Extrait du document =>
2.1 L'interprétation de la déclaration en question d'après son texte, son
contexte et l'ensemble des circonstances est une question de droit que la
Chambre de céans peut revoir librement, sous réserve des constatations de
l'autorité cantonale concernant les circonstances dans lesquelles la
déclaration est intervenue et la réelle intention de son auteur,
constatations qui la lient (63 al. 2 et 81 OJ; ATF 129 III 702 consid. 2.4 et
les références). En l'occurrence, elle doit donc s'en tenir à l'arrêt attaqué
en tant qu'il constate que l'employée de l'office n'aurait pas induit le
poursuivi en erreur et que c'est plutôt ce dernier qui n'aurait pas mesuré
toutes les conséquences de sa déclaration de retrait.

Le texte de la déclaration est clair: "Veuillez prendre note que je retire
l'opposition formulée au commandement de payer (...)". Comme l'a retenu à bon
droit la cour cantonale, il s'agit incontestablement d'une déclaration de
retrait d'opposition. Que son auteur y ait ajouté l'indication du but du
retrait ("afin de constater la prescription de [la] poursuite [au sens de
l']art. 88 al. 2 LP"), cela n'enlevait rien à la portée de la déclaration,
pas plus du reste que le fait que ce but pouvait éventuellement ne pas être
atteint. La cour cantonale n'a dès lors pas violé le droit fédéral en
concluant que l'opposition avait bien été retirée par le débiteur.

Le deuxième grief du recourant est donc mal fondé.

Extraits du matériel =>
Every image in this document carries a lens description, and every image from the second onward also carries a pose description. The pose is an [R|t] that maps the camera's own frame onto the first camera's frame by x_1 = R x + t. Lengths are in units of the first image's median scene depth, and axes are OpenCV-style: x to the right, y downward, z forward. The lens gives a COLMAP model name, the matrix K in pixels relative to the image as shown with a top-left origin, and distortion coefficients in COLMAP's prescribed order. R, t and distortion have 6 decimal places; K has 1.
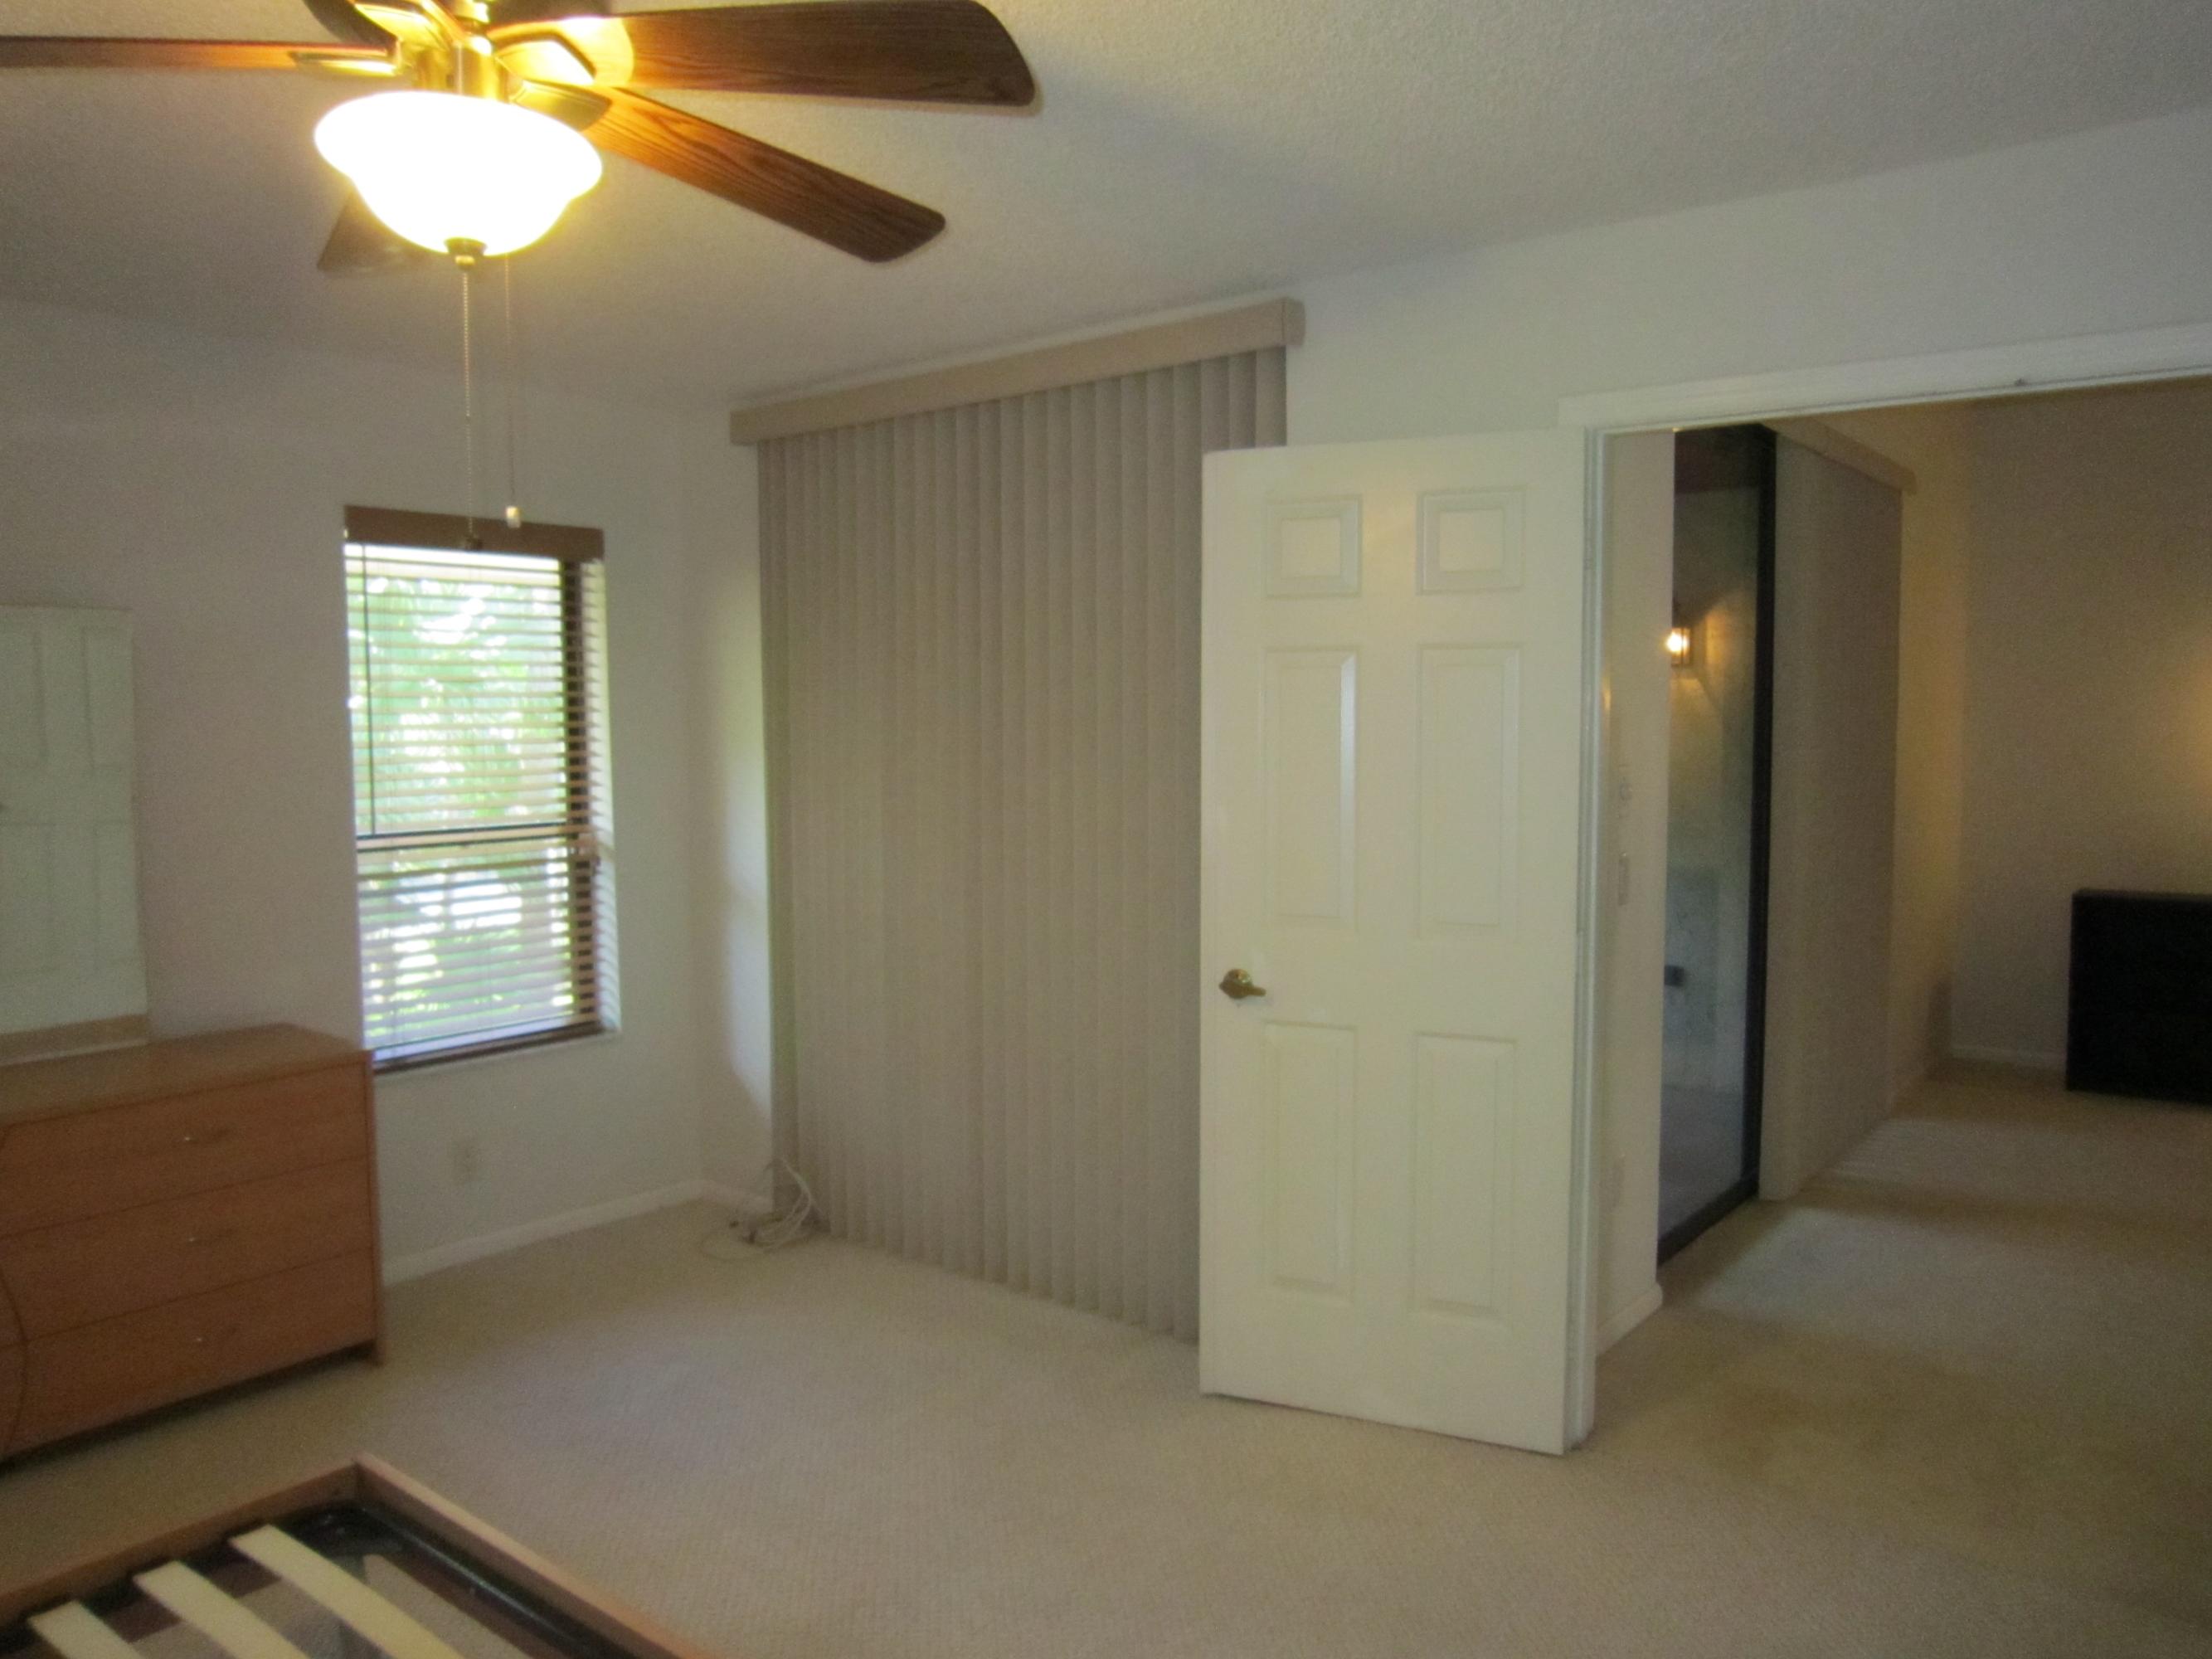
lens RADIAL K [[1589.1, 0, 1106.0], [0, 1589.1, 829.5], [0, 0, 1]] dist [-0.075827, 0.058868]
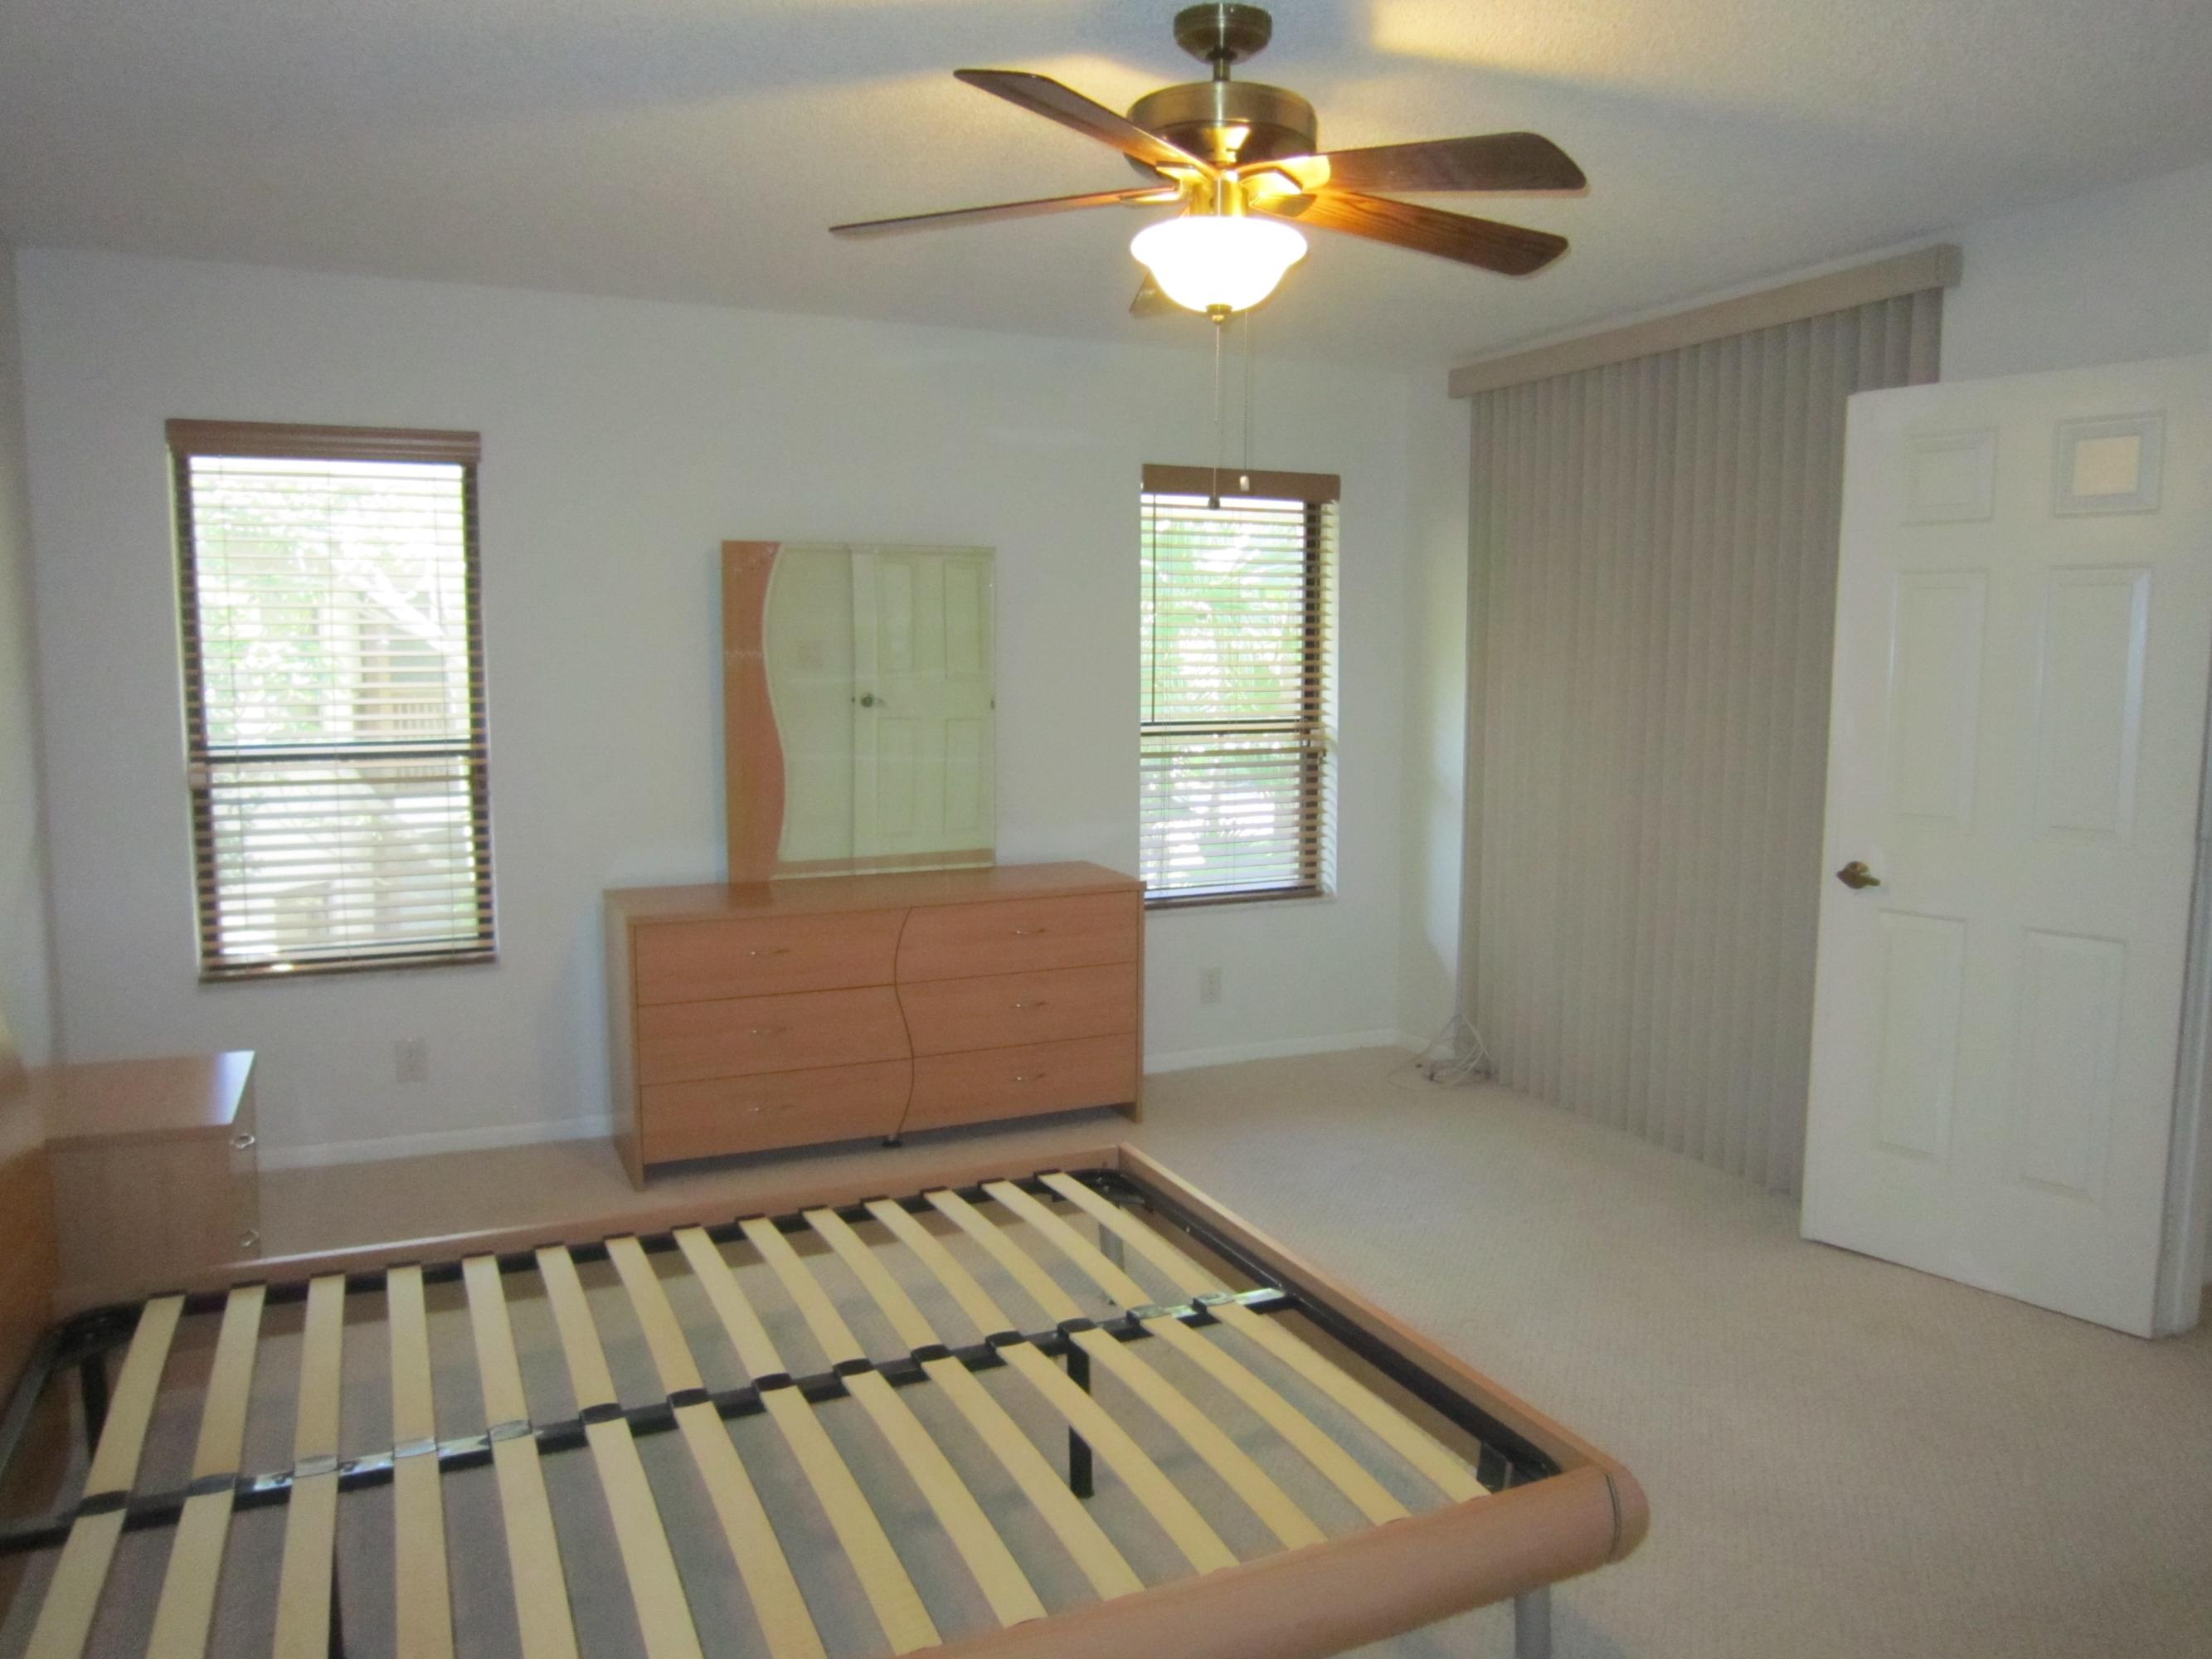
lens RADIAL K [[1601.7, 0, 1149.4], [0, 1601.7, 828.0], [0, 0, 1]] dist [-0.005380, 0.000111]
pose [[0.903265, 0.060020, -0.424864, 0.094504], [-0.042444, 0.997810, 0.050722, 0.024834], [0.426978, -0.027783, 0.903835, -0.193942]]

---

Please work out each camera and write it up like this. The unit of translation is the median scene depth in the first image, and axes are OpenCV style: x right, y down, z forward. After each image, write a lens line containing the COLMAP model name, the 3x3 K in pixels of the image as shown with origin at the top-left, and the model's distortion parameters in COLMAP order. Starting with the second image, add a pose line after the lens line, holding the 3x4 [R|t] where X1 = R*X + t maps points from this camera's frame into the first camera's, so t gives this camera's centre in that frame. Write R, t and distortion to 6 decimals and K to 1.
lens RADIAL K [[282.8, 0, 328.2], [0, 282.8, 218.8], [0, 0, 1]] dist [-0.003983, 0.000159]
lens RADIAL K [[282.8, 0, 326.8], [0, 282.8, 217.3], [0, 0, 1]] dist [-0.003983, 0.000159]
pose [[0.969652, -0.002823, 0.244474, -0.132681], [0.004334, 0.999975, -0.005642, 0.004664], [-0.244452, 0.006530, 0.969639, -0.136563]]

==

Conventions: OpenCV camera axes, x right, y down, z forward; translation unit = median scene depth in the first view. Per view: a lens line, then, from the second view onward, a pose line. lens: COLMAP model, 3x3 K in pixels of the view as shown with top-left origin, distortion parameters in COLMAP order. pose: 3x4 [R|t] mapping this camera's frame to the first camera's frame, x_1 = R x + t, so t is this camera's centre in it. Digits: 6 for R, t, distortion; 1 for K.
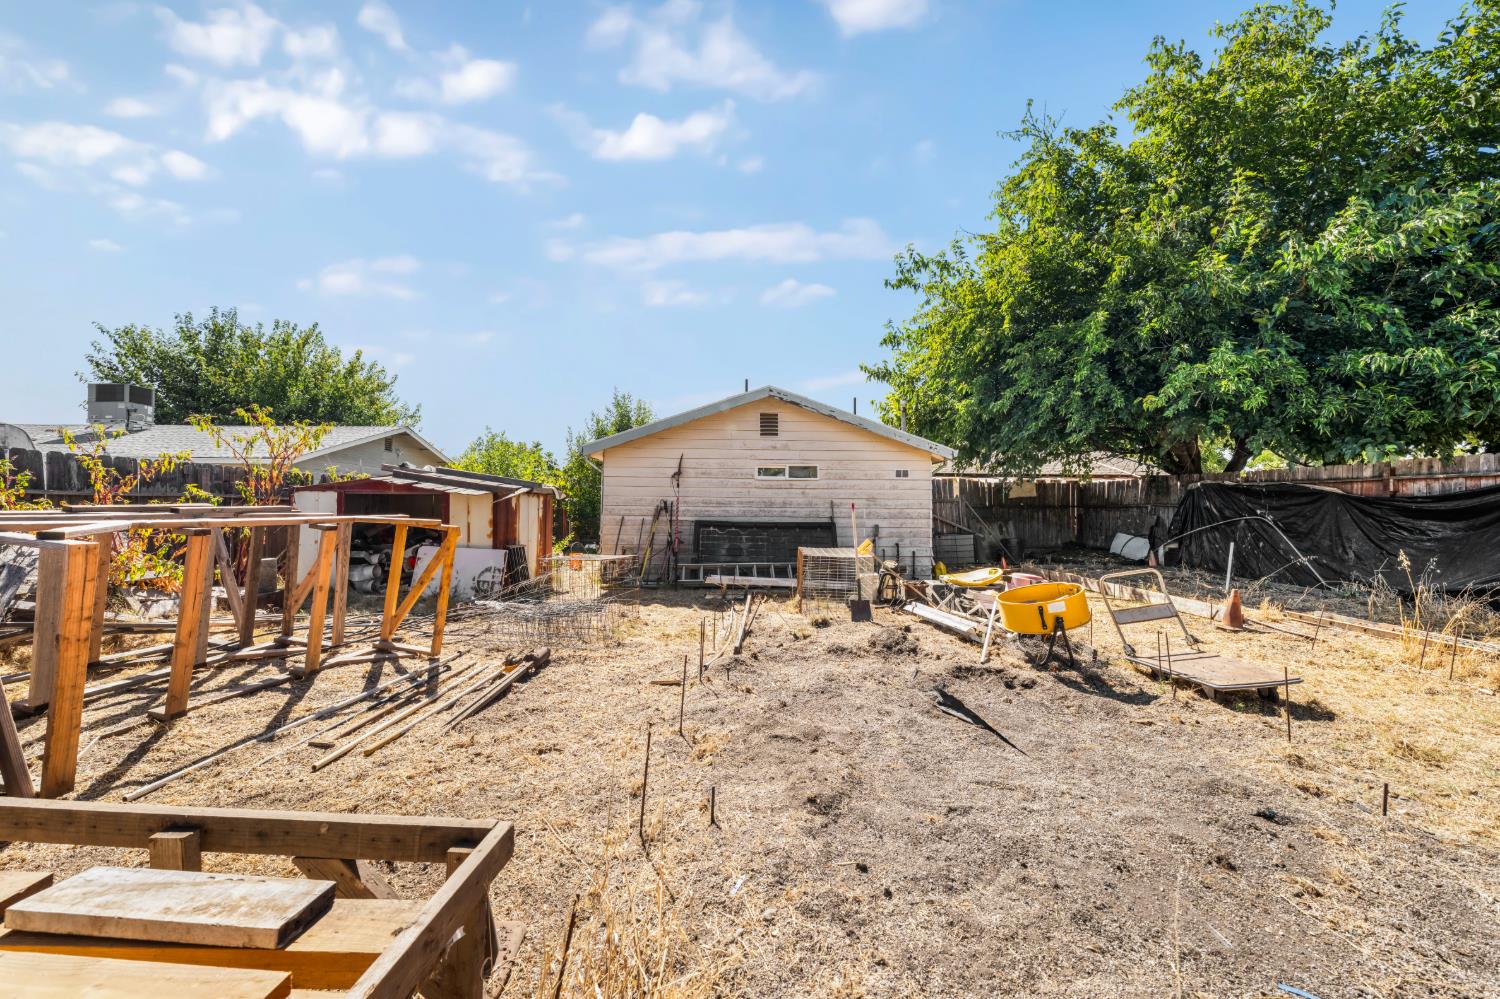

Problème à résoudre => Pouvez-vous citer, dans l'extrait du document sur le retrait d'opposition, tout ce qui va de « Le texte de » jusqu'à « par le débiteur. » ?

Tâche accomplie =>
Le texte de la déclaration est clair: "Veuillez prendre note que je retire
l'opposition formulée au commandement de payer (...)". Comme l'a retenu à bon
droit la cour cantonale, il s'agit incontestablement d'une déclaration de
retrait d'opposition. Que son auteur y ait ajouté l'indication du but du
retrait ("afin de constater la prescription de [la] poursuite [au sens de
l']art. 88 al. 2 LP"), cela n'enlevait rien à la portée de la déclaration,
pas plus du reste que le fait que ce but pouvait éventuellement ne pas être
atteint. La cour cantonale n'a dès lors pas violé le droit fédéral en
concluant que l'opposition avait bien été retirée par le débiteur.